**Instructions for the task**. Can you copy the listing below word for word, leaving out the pictures?

━━━━━━━━━━

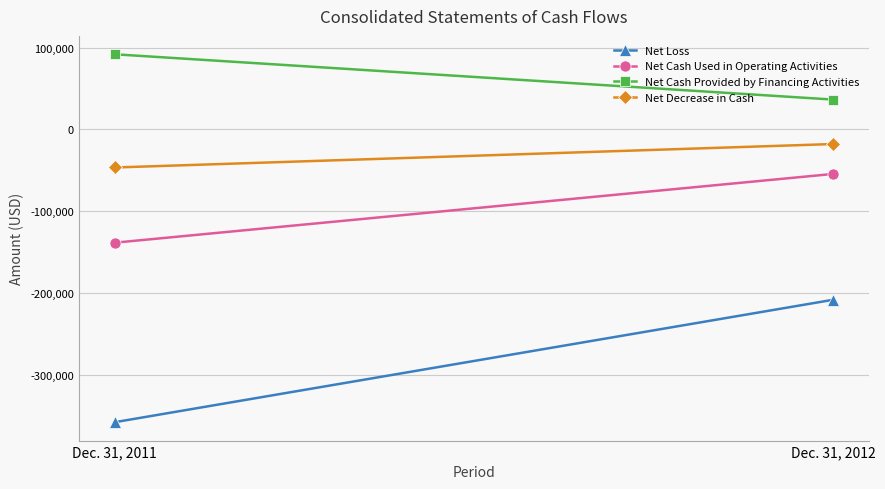

Is it true that Net Cash Used in Operating Activities equals -138167 at Dec. 31, 2011?

True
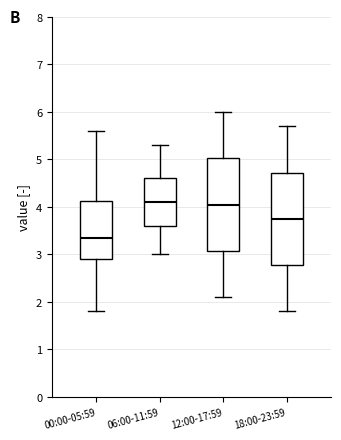

Reading left to right, read every box against the y-axis: the position of its median line, the range the box covers, and the ends of its whiskers. The values are not printed on the chart, so give them approximately, as read against the axis.

00:00-05:59: median 3.4, box 2.9 to 4.1, whiskers 1.8 to 5.6
06:00-11:59: median 4.1, box 3.6 to 4.6, whiskers 3.0 to 5.3
12:00-17:59: median 4.1, box 3.1 to 5.0, whiskers 2.1 to 6.0
18:00-23:59: median 3.8, box 2.8 to 4.7, whiskers 1.8 to 5.7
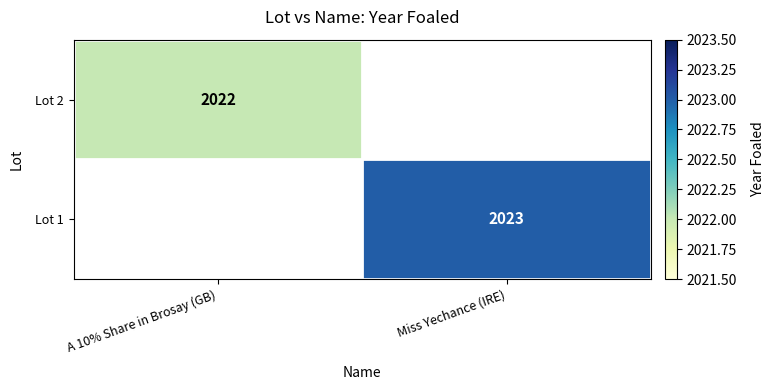

How many series are shown in this chart?

2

━━━━━━━━━━

**Written answer**.
Is it true that Net Cash Used in Operating Activities equals -138167 at Dec. 31, 2011?

True

Reading left to right, read every box against the y-axis: the position of its median line, the range the box covers, and the ends of its whiskers. The values are not printed on the chart, so give them approximately, as read against the axis.

00:00-05:59: median 3.4, box 2.9 to 4.1, whiskers 1.8 to 5.6
06:00-11:59: median 4.1, box 3.6 to 4.6, whiskers 3.0 to 5.3
12:00-17:59: median 4.1, box 3.1 to 5.0, whiskers 2.1 to 6.0
18:00-23:59: median 3.8, box 2.8 to 4.7, whiskers 1.8 to 5.7

How many series are shown in this chart?

2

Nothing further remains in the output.